Disruptive technology has a specific feature. As its name indicates, it disrupts the existing market – which it enhances or destroys – and profoundly modifies the economic landscape. There are examples in recent history: engines made animal traction obsolete, the telephone signed the death warrant of the telegram and digital photography spelt doom for analogue.
Social media is creating new communication opportunities for enterprises and brands. Twitter and Facebook, for example, enable innovative contacts to be established with clients by way of personalised relationship, special operations and sharing of exclusive information. Insurance companies have a specific need to develop a healthy client relationship and are therefore availing themselves of this new mode of communication.
Today, the relationship between insurance companies, intermediaries and clients has been upset with the arrival of mobile technology. Whereas in the past, requests from clients to insurance companies were made in writing through intermediaries, these days inquiries can be made directly with the use of mobile telephony. Some, however, use big data technology for traditional decision-making, based on internal data.
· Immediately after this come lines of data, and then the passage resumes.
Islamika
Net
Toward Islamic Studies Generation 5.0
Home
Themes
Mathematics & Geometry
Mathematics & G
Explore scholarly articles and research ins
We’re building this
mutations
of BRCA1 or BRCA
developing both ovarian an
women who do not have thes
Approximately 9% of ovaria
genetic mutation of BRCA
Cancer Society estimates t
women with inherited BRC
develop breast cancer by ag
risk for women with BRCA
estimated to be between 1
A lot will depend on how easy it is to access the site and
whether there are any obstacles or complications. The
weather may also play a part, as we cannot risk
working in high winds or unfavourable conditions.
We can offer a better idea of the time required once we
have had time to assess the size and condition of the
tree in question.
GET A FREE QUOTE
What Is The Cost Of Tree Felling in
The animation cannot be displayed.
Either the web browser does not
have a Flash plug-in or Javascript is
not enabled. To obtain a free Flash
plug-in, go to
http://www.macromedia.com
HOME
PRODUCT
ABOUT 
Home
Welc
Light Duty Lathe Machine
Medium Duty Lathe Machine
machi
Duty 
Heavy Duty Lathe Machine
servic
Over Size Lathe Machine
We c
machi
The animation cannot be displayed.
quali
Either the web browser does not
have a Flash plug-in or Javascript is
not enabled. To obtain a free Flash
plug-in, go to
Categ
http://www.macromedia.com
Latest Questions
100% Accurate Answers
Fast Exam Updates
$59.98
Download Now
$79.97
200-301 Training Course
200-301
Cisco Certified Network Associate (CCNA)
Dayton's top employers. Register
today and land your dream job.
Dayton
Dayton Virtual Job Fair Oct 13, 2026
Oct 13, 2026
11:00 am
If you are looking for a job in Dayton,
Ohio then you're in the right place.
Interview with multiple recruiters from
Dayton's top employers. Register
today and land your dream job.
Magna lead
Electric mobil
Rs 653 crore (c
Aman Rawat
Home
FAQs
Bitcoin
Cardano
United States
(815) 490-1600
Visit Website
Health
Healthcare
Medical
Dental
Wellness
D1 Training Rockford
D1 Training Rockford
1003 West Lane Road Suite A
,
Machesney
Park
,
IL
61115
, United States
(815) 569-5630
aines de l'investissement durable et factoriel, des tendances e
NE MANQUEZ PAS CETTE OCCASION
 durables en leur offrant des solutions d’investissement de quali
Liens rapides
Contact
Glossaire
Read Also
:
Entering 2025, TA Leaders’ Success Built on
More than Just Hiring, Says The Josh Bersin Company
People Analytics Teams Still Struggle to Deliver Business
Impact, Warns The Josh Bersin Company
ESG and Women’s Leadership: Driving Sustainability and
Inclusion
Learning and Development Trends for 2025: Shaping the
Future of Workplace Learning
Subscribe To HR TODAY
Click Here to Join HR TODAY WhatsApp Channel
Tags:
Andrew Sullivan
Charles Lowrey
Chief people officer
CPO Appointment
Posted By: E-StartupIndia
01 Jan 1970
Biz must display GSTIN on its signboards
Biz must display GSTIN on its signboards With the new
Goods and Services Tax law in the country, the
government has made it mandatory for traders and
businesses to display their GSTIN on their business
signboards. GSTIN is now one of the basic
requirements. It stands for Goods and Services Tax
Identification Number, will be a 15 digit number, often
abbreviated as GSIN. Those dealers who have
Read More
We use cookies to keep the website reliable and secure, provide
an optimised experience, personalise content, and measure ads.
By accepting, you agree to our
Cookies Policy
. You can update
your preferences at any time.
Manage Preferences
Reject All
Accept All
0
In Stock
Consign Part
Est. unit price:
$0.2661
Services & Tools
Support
Cloud computing is a concept that consists in processing data, which is traditionally hosted on local servers or on the user's workstation, from remote storage servers. This has numerous advantages in the professional world; for example, the ability to access services online without having to manage the associated infrastructure, which often represents a complex problem.
Disruptive technology will lead to profound changes in the way companies carry out their activities in the years ahead. Indeed, proactive companies that react quickly and decisively to the new technology will derive immense benefits while the others struggle to adapt their business models.